# Passage for review:

◇ ◇ ◇ ◇ ◇ ◇ ◇

Up to Thirty Percent of Philadelphia Inmates Reading at Third Grade Level or Below
Date:  11-29-2010

Call for change of direction in prison education programs sounded
Philadelphia City Prison Commissioner Louis Giorla received an unpleasant surprise when the city tested the reading levels of its prisoners. Although the U.S. average reading skill level is at fourth grade for prisoners, Giorla believed his city’s inmate population scored at the sixth to eighth grade levels.* Giorla was stunned to find that over a quarter of Philadelphia prisoners were reading on the same level as second and third graders.

The math level of Philadelphia prisoners was higher, at fifth grade level, but still too low to allow released prisoners to effectively compete in the job market. The combination of substandard math and reading skills serves as a direct pipeline from school to prison, according to the National Center for Fair and Open Testing which discovered that those with poor reading skills often drop out of school, and with no marketable job skills often turn to illegal activities as a means of support. Lower scoring students, according to NCFOT, are often suspended for infractions that higher scoring students are not suspended for, or are given shorter suspensions. Low scoring students are also less likely to be encouraged to stay in school.

◇ ◇ ◇ ◇ ◇ ◇ ◇

Dataset entries:
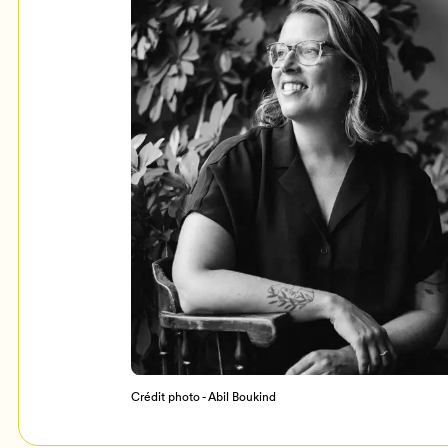
Mon Salon
c
Programmation
Crédit photo - Abil Boukind
Billetterie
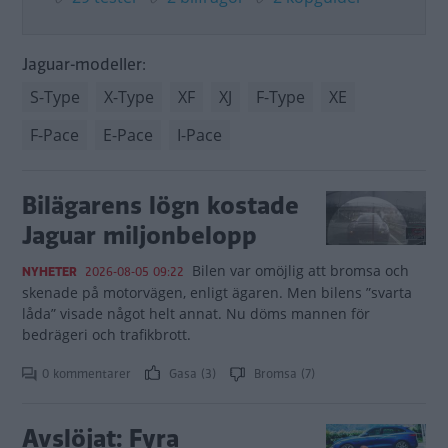
Jaguar-modeller:
S-Type
X-Type
XF
XJ
F-Type
XE
F-Pace
E-Pace
I-Pace
Bilägarens lögn kostade
Jaguar miljonbelopp
Bilen var omöjlig att bromsa och
NYHETER
2026-08-05 09:22
skenade på motorvägen, enligt ägaren. Men bilens ”svarta
låda” visade något helt annat. Nu döms mannen för
bedrägeri och trafikbrott.
0 kommentarer
Gasa (3)
Bromsa (7)
Avslöjat: Fyra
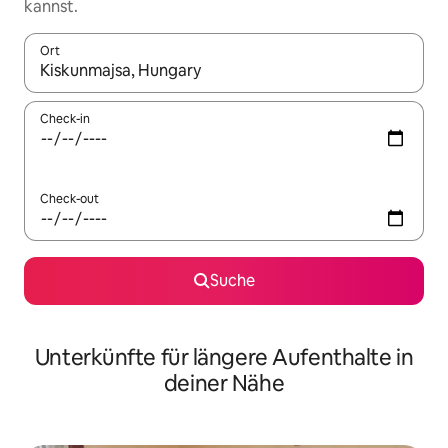
kannst.
Ort
Wenn Ergebnisse verfügbar sind, navigiere mit den Pfeiltaste
Check-in
Check-out
Suche
Unterkünfte für längere Aufenthalte in
deiner Nähe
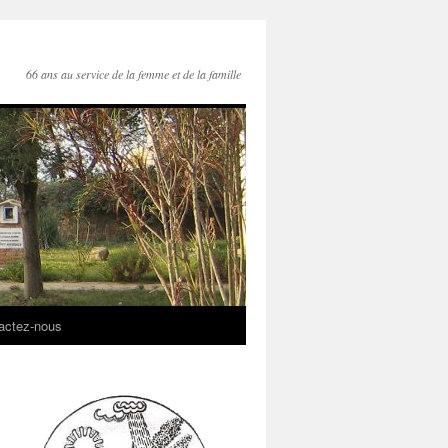
66 ans au service de la femme et de la famille
actez-nous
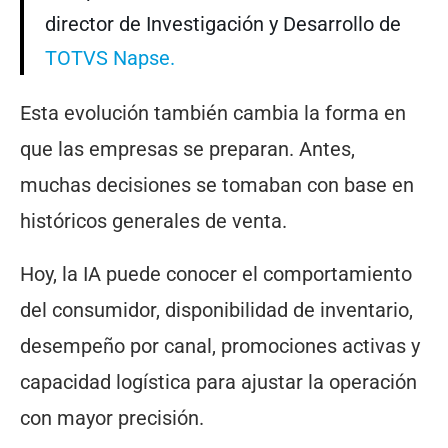
director de Investigación y Desarrollo de
TOTVS Napse.
Esta evolución también cambia la forma en
que las empresas se preparan. Antes,
muchas decisiones se tomaban con base en
históricos generales de venta.
Hoy, la IA puede conocer el comportamiento
del consumidor, disponibilidad de inventario,
desempeño por canal, promociones activas y
capacidad logística para ajustar la operación
con mayor precisión.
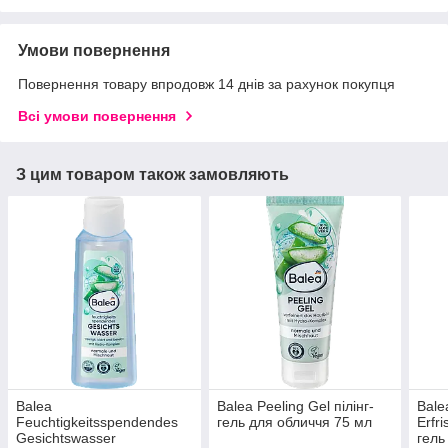
Умови повернення
Повернення товару впродовж 14 днів за рахунок покупця
Всі умови повернення
З цим товаром також замовляють
Balea
Balea Peeling Gel пілінг-
Bale
Feuchtigkeitsspendendes
гель для обличчя 75 мл
Erfr
Gesichtswasser
гель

◇ ◇ ◇ ◇ ◇ ◇ ◇

# Work order:
Answer these questions about the article on Philadelphia inmates' reading levels:
1. What is the U.S. average reading skill level for prisoners?
2. At what grade level was the math level of Philadelphia prisoners?
3. According to the National Center for Fair and Open Testing, what do those with poor reading skills often do in school?

# Exercise result:
1. Fourth grade.
2. Fifth grade.
3. They often drop out of school.